Job item = Print every entry below again. Nothing may differ from the original.

Data excerpts =
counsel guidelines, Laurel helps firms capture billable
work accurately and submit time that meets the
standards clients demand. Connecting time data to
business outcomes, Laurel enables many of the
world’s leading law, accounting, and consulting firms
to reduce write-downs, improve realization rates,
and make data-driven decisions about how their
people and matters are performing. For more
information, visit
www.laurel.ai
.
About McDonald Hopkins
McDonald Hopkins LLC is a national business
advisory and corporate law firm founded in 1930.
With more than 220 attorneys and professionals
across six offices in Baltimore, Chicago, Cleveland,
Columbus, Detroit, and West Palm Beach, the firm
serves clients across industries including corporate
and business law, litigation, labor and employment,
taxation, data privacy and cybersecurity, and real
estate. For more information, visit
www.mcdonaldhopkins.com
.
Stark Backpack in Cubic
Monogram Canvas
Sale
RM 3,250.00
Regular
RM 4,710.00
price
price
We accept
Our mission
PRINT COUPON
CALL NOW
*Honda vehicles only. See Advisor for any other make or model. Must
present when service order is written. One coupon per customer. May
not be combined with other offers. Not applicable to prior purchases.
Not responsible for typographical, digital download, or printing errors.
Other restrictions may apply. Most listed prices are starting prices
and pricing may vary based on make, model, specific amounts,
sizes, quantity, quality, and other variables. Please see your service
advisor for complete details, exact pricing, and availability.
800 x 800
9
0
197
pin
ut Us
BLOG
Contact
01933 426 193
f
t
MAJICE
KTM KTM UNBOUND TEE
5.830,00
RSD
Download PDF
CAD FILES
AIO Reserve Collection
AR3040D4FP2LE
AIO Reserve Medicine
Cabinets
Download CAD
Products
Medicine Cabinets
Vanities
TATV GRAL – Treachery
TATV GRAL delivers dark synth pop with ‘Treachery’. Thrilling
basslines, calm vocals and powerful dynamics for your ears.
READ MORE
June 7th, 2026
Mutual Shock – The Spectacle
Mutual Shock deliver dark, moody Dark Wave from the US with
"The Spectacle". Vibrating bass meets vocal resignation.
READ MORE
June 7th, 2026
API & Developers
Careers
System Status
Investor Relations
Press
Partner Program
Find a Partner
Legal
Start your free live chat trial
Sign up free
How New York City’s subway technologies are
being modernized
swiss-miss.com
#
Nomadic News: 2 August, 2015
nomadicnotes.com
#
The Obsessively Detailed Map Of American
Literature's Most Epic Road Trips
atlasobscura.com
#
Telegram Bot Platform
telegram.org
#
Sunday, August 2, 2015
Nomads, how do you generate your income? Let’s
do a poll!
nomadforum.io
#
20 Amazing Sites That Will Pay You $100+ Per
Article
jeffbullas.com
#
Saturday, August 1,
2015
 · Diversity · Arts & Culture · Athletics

Answer space =
counsel guidelines, Laurel helps firms capture billable
work accurately and submit time that meets the
standards clients demand. Connecting time data to
business outcomes, Laurel enables many of the
world’s leading law, accounting, and consulting firms
to reduce write-downs, improve realization rates,
and make data-driven decisions about how their
people and matters are performing. For more
information, visit
www.laurel.ai
.
About McDonald Hopkins
McDonald Hopkins LLC is a national business
advisory and corporate law firm founded in 1930.
With more than 220 attorneys and professionals
across six offices in Baltimore, Chicago, Cleveland,
Columbus, Detroit, and West Palm Beach, the firm
serves clients across industries including corporate
and business law, litigation, labor and employment,
taxation, data privacy and cybersecurity, and real
estate. For more information, visit
www.mcdonaldhopkins.com
.
Stark Backpack in Cubic
Monogram Canvas
Sale
RM 3,250.00
Regular
RM 4,710.00
price
price
We accept
Our mission
PRINT COUPON
CALL NOW
*Honda vehicles only. See Advisor for any other make or model. Must
present when service order is written. One coupon per customer. May
not be combined with other offers. Not applicable to prior purchases.
Not responsible for typographical, digital download, or printing errors.
Other restrictions may apply. Most listed prices are starting prices
and pricing may vary based on make, model, specific amounts,
sizes, quantity, quality, and other variables. Please see your service
advisor for complete details, exact pricing, and availability.
800 x 800
9
0
197
pin
ut Us
BLOG
Contact
01933 426 193
f
t
MAJICE
KTM KTM UNBOUND TEE
5.830,00
RSD
Download PDF
CAD FILES
AIO Reserve Collection
AR3040D4FP2LE
AIO Reserve Medicine
Cabinets
Download CAD
Products
Medicine Cabinets
Vanities
TATV GRAL – Treachery
TATV GRAL delivers dark synth pop with ‘Treachery’. Thrilling
basslines, calm vocals and powerful dynamics for your ears.
READ MORE
June 7th, 2026
Mutual Shock – The Spectacle
Mutual Shock deliver dark, moody Dark Wave from the US with
"The Spectacle". Vibrating bass meets vocal resignation.
READ MORE
June 7th, 2026
API & Developers
Careers
System Status
Investor Relations
Press
Partner Program
Find a Partner
Legal
Start your free live chat trial
Sign up free
How New York City’s subway technologies are
being modernized
swiss-miss.com
#
Nomadic News: 2 August, 2015
nomadicnotes.com
#
The Obsessively Detailed Map Of American
Literature's Most Epic Road Trips
atlasobscura.com
#
Telegram Bot Platform
telegram.org
#
Sunday, August 2, 2015
Nomads, how do you generate your income? Let’s
do a poll!
nomadforum.io
#
20 Amazing Sites That Will Pay You $100+ Per
Article
jeffbullas.com
#
Saturday, August 1,
2015
 · Diversity · Arts & Culture · Athletics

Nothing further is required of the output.